**What you are asked to do:**
Each line of the data below that contains "lines" must be copied.

The records Block Start

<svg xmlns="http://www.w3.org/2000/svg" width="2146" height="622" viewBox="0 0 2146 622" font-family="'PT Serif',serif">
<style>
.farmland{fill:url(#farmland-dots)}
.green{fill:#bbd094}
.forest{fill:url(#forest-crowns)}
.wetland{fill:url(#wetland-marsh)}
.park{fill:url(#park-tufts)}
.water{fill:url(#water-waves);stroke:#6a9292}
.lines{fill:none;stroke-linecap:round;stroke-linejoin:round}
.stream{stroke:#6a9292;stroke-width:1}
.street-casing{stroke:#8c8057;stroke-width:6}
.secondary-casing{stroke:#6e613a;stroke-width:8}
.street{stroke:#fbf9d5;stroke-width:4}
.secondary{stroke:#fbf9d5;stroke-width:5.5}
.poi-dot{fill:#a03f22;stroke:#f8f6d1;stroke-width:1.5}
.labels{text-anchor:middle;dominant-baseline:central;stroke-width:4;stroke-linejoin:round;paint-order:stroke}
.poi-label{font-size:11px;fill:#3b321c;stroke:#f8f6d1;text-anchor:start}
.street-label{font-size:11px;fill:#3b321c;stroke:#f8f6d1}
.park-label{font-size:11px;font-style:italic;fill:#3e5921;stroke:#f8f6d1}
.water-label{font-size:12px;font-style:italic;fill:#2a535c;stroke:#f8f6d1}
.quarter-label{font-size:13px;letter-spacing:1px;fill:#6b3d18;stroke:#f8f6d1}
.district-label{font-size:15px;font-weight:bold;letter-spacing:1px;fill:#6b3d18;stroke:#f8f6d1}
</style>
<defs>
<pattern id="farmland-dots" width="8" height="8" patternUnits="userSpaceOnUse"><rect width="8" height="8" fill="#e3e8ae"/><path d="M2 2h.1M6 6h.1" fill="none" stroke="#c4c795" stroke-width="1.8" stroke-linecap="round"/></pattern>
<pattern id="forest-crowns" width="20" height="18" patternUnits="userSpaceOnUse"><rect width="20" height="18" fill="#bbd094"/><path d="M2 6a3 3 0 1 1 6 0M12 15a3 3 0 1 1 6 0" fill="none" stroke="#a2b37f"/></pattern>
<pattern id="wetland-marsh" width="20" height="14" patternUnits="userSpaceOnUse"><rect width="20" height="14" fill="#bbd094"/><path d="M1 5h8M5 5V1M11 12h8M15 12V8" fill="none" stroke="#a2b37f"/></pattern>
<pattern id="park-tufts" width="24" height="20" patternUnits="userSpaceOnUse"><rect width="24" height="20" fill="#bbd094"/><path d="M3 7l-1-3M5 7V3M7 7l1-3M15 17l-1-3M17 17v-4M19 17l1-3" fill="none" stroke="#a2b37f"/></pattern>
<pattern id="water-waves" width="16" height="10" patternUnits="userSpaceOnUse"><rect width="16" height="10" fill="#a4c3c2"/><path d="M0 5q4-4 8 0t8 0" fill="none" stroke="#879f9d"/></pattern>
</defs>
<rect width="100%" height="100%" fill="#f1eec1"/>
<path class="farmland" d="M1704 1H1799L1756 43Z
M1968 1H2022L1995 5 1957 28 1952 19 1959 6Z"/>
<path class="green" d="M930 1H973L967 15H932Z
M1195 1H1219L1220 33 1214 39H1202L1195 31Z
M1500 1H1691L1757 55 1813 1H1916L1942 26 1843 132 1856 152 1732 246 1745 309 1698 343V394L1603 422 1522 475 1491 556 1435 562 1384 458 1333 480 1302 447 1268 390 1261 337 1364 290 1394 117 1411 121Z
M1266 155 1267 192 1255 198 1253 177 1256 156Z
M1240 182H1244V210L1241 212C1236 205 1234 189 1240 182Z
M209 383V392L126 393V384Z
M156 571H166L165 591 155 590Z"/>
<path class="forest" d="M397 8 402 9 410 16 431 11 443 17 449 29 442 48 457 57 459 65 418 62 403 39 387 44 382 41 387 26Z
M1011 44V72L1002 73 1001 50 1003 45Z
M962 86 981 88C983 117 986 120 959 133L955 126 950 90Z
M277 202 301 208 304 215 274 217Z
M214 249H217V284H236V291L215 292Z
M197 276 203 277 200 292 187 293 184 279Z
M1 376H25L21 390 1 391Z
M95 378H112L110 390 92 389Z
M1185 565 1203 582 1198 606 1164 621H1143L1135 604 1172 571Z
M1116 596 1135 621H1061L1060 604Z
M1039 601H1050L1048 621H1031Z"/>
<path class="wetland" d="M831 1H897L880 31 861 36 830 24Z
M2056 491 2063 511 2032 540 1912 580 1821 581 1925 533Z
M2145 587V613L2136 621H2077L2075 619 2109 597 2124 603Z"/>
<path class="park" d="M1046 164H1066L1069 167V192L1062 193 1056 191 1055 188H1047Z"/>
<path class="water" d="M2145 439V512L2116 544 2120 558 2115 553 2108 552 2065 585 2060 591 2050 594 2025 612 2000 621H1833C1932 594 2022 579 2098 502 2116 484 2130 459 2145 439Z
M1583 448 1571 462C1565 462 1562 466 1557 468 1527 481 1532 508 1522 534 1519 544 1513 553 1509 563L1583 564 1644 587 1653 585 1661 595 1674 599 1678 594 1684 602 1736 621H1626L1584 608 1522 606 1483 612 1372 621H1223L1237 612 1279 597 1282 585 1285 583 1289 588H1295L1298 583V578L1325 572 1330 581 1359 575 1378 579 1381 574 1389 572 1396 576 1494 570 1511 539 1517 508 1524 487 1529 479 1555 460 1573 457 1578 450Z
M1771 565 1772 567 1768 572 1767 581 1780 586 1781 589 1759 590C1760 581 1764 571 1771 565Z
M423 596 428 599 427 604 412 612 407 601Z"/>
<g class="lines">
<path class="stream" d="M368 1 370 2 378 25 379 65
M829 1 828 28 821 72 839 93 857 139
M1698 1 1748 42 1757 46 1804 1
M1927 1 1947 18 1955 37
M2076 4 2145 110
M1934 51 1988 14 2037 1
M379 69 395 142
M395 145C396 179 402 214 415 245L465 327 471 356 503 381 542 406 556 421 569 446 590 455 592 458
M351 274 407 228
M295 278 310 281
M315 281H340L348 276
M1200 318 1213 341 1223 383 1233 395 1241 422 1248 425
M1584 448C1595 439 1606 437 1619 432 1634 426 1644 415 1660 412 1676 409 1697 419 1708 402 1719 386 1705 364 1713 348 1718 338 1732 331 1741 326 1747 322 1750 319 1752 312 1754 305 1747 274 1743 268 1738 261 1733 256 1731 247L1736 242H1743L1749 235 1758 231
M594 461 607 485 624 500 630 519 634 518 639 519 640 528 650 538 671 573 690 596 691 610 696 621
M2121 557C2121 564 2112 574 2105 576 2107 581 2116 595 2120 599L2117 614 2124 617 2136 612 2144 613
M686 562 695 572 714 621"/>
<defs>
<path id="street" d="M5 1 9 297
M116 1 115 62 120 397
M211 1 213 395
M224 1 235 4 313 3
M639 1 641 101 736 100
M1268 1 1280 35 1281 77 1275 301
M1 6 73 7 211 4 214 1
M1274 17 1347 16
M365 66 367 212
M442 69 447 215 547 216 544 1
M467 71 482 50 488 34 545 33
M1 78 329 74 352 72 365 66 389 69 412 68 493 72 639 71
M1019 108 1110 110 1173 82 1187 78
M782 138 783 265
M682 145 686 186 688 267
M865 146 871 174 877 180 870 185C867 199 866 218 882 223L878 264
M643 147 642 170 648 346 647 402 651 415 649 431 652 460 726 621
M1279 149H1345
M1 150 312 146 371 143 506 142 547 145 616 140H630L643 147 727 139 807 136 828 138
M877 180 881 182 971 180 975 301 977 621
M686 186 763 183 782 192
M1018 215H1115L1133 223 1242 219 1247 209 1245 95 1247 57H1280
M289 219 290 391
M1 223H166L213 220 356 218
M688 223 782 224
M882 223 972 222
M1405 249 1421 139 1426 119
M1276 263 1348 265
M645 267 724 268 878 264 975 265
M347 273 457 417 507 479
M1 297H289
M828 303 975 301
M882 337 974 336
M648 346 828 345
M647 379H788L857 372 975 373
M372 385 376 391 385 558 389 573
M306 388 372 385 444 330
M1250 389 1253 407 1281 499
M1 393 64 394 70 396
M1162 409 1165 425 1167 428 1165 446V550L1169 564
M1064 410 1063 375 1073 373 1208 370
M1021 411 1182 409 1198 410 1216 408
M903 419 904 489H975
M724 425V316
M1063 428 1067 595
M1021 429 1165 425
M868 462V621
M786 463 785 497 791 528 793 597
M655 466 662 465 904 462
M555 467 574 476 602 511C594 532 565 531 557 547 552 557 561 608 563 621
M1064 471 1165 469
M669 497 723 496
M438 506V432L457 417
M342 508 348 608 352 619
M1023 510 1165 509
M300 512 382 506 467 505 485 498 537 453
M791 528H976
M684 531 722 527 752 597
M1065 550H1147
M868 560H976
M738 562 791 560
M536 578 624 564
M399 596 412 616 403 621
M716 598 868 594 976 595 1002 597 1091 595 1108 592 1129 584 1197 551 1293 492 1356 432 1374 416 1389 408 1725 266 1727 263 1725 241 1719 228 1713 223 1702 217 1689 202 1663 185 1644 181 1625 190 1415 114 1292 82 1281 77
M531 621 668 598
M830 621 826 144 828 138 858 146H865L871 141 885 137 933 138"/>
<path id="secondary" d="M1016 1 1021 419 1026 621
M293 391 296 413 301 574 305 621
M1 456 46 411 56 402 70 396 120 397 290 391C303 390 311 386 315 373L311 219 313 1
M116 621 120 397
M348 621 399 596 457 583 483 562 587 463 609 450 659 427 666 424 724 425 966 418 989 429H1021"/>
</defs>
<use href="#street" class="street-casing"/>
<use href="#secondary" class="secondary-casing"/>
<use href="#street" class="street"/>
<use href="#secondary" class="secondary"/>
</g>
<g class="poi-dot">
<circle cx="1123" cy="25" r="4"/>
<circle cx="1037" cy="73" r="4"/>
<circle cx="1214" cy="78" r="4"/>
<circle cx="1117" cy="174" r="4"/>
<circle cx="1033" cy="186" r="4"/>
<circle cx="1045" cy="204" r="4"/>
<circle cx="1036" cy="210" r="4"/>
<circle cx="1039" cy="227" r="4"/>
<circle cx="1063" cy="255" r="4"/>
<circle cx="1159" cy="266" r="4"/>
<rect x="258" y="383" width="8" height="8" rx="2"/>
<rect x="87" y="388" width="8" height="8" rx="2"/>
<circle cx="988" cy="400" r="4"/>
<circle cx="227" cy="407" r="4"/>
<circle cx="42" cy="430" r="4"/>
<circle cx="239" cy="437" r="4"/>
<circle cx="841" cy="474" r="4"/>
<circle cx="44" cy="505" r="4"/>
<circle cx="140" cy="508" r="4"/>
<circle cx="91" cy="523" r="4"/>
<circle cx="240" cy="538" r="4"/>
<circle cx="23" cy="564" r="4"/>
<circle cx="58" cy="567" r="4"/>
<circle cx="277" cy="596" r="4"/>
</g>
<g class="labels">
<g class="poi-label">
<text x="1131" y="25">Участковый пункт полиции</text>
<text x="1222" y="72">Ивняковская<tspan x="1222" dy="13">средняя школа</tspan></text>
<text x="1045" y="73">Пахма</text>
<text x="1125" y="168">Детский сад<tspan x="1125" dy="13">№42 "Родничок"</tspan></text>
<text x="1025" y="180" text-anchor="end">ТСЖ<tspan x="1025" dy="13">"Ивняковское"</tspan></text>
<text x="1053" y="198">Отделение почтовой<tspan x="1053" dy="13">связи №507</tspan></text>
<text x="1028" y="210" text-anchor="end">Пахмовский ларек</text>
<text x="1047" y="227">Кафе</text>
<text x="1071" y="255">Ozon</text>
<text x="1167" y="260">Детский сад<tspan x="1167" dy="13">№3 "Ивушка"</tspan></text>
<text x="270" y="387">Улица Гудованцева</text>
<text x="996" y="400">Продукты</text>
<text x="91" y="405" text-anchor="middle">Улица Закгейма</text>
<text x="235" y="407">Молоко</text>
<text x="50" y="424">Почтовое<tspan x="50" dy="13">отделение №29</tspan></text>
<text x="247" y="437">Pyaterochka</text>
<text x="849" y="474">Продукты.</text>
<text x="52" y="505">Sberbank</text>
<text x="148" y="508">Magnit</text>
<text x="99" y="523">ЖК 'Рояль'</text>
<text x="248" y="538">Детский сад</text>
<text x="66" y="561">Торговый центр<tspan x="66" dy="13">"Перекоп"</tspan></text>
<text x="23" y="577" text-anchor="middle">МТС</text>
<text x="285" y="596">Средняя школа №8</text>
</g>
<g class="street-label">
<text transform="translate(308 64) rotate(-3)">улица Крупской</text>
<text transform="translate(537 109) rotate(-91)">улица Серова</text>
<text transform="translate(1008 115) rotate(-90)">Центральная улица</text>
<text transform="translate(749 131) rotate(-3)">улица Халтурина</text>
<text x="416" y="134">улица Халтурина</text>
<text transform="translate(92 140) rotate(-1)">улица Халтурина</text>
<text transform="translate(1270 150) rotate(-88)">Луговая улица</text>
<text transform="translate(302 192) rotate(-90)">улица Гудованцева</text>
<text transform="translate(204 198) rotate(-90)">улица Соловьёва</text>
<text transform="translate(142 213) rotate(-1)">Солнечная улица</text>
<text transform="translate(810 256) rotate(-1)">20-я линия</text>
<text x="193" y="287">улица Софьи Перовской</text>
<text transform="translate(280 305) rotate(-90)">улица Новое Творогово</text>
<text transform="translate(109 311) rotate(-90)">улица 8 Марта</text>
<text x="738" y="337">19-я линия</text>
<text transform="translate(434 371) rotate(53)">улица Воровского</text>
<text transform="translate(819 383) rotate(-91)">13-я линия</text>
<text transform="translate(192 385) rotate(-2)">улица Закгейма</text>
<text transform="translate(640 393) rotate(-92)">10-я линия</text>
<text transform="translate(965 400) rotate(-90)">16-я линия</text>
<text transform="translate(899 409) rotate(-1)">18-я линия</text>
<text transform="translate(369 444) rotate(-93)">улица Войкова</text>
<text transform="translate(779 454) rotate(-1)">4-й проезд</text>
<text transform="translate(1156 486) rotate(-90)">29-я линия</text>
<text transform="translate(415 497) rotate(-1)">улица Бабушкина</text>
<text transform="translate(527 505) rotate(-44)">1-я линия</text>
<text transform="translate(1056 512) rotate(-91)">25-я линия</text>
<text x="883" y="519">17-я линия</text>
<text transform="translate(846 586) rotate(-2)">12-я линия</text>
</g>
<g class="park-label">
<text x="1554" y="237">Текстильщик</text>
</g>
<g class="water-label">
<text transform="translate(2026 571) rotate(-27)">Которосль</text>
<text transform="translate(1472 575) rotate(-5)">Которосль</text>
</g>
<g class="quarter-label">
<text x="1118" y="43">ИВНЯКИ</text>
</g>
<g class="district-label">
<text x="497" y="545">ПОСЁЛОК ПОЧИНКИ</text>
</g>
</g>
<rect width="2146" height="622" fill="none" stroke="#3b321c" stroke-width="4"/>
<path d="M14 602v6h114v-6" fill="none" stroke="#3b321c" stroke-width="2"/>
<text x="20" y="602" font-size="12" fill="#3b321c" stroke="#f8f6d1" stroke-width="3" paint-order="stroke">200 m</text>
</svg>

The records Block End

**Solved problem:**
.lines{fill:none;stroke-linecap:round;stroke-linejoin:round}
<g class="lines">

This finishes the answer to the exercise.